Ne viser que la productivité

Ce futur philosophe accuse aussi la «pression de la productivité», en notant que même les «garants de la connaissance» (scientifiques, penseurs…) sont désormais soumis au devoir de produire régulièrement des études. «Or la pensée n’est pas du côté de la quantité, mais de la qualité. Il lui faut de l’espace et du temps pour se développer puis pour se laisser assimiler par tous.» Les grandes têtes chercheuses ne sont pas les seules concernées; chacun de nous peut constater combien la pression d’agir vite (au travail, mais aussi en famille, en société) minimise sa liberté de réflexion. Nous vivons à l’ère du résumé, du document PowerPoint, du slogan, de l’aphorisme, du SMS, des 140 signes tweetés, une ère où la pensée doit être livrée en format ultraconcentré, au risque de l’insipidité intellectuelle. Car, rappelle Pascal Engel, «dans l’immédiateté, on parle avec ses émotions, pas avec sa réflexion».
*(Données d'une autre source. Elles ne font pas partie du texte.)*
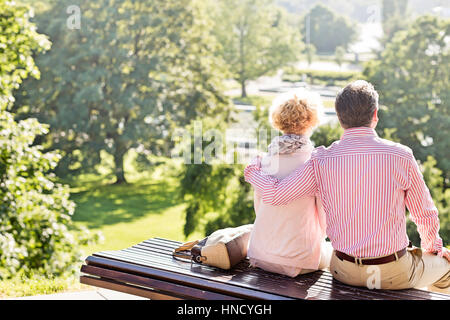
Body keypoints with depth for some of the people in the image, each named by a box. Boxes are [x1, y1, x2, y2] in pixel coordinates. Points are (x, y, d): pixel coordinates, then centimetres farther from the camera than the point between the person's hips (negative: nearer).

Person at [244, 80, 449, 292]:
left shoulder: (322, 160, -8)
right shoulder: (401, 156, -11)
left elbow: (275, 194, -6)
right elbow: (425, 215, -1)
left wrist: (252, 169, 15)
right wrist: (433, 247, 20)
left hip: (344, 272, 3)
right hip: (395, 274, -3)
Ne plus se soucier d’autrui

L’expression «bêtise humaine» a souvent été utilisée pour qualifier la barbarie des attentats de Paris en janvier dernier. Plus banalement, qui en son for intérieur n’a jamais traité d’«abruti» le conducteur qui s’avance au croisement sans se soucier des embouteillages qu’il génère, ou celui qui se gare à la place «handicapés» parce qu’il est pressé? «Le manque d’empathie, l’absence d’intérêt authentique pour les autres est sans conteste un visage de la bêtise», confirme Marina Fiori, psychologue sociale, spécialisée en intelligence émotionnelle. Selon elle, c’est même le plus répandu aujourd’hui, où égocentrisme et repli sur soi l’emportent.

Dans son «Bréviaire de la bêtise» (Ed. Gallimard, 2008), le professeur de philosophie Alain Roger en parle lui aussi comme d’un enfermement dans sa «citadelle égocentrique», et il le reconnaît notamment dans les formules «moi, monsieur…», «à mon avis» et le conclusif «enfin, je me comprends» qui interdit le débat. Car si l’intelligence avance à coup de questions, la bêtise, elle, veut toujours avoir le dernier mot. Comment conclure pas trop bêtement cet article après ça?